Yapılan değişiklik, kaz adımlı milliyetçilikten çok renkli milliyetçiliğe geçiş olarak tanımlanabilir. Bu geçiş, sinema’dan (Örneğin Fatih Akın) Futbol’a kadar her yerde gerçekleşti.
2006 dünya kupası bu değişimin Futbol alanındaki başlangıcı oldu.
Klinsmann ABD’den getirilip Alman milli takımının başına getirildi.
Klinsmann bir buldozer gibi, eski yapıları ve “Bayern Mafiası”nın direncini ve gücünü kırdı. Ve yerine yardımcısı Löw’ü bıraktı. Löw’e, Klinsmann’ın açtığı yolda, gerekli temel değişiklikleri sürdürmek kalıyordu.
Ama bu değişiklik buzdağının görünen yüzüydü.
Bu geçişe uygun olarak Futbolun alt yapısında da gereken değişiklikler yapıldı. Örneğin önceleri, en alttaki okul takımlarında veya mahalli takımlarda oynayan yetenekli yabancı gençlerin önleri Alman yöneticilercei kesilir; Alman gençleri kayrılır ve önleri açılırdı. Buna büyük ölçüde son verildi, yabancı yeteneklerin öne çıkmasına yol verildi, hatta teşvik edildi.
Bir süre sonrü bunun meyveleri alınmaya başlandı. Özil gibi yetenekli bir futbolcu, Alman milli takımını seçer hale geldi.
Alman liginde giderek artan bir şekilde Türkiye asıllı futbolcuların öne çıktığı görülmektedir.
Bugün Alman genç milli takımının büyük bölümü artık Türkiye asıllı gençlerden oluşmaktadır.
Zaten fizik ve taktik olarak neredeyse otomatiğe bağlanmış gibi çalışan (“Futbol 22 kişinin bir topun peşinde koştuğu ve Almanların kazandığı bir oyundur”) Alman futbolu bu yabancı gençlerin teknik üstünlüklerini ve yaratıcılıklarını da böylece içine katmayı başarabildi.
Bu planlı ve bilinçli dönüşümün en açık ve sembolik ifadesi ÖZİL’in İ’sidir.
Alman Alfabesinde Ö vardır.
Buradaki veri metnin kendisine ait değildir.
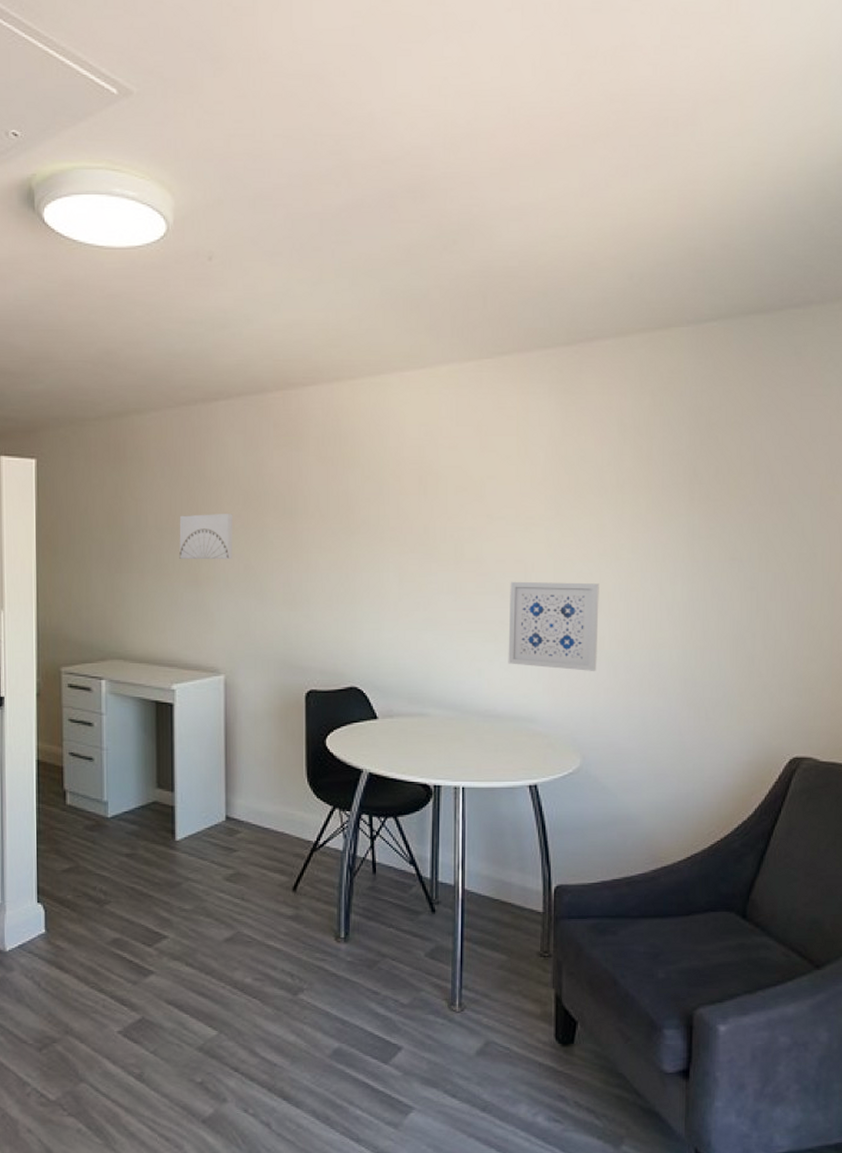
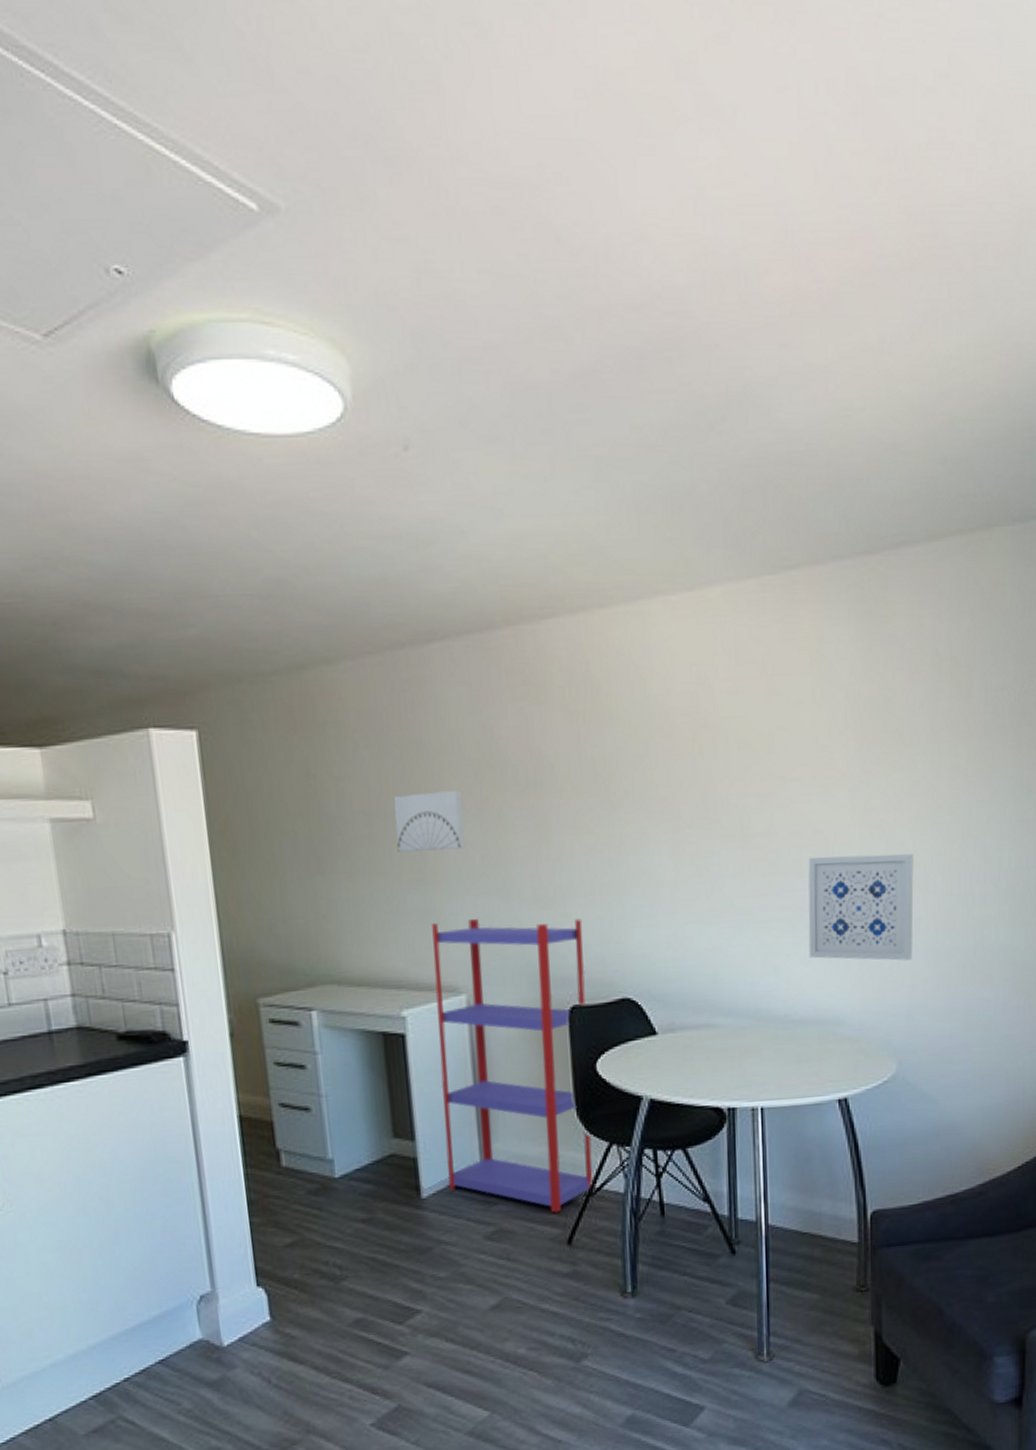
shelving unit: none [198,615,322,863] -> present [432,919,593,1213]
Ama büyük İ yoktur.
Bir ara Özil’in adının formaya ÖZIL diye değil “ÖZİL” diye İ’li yazılmasına bile dikkat ediliyordu. Artık önemi kalmadığından öyle yazılmıyor olabilir.
Almanya işte bu nedenle büyük bir olasılıkla, bir zamanlar Fransa’nın Fransız milli marşını sözlemeyen Zidane’yi milli takıma alıp şampiyon olması gibi, İ’nin üzerindeki noktayı koyduğu ve koyabildiği için şampiyon olabilecektir.
Bu vesileyle 2006’da Almanya’da yapılan dünya şampiyonası vesilesiyle yazdığımız bir yazıyı koyuyoruz ki, bu değişimin nasıl gerçekleştiği ve anlamı kavranabilsin.
08 Temmuz 2014 Salı
Demir Küçükaydın

Futbol Şampiyonası,  Alman Politikası ve Sol

Bu dünya futbol şampiyonasında Almanya dünya şampiyonu olamadı, finale kalamadı, üçüncülükle yetinmek zorunda kaldı, ama politik olarak bu şampiyonada en büyük başarı ve kazanç Alman burjuvazisinindir. Neden ve nasıl? Bunu göstermeyi deneyelim.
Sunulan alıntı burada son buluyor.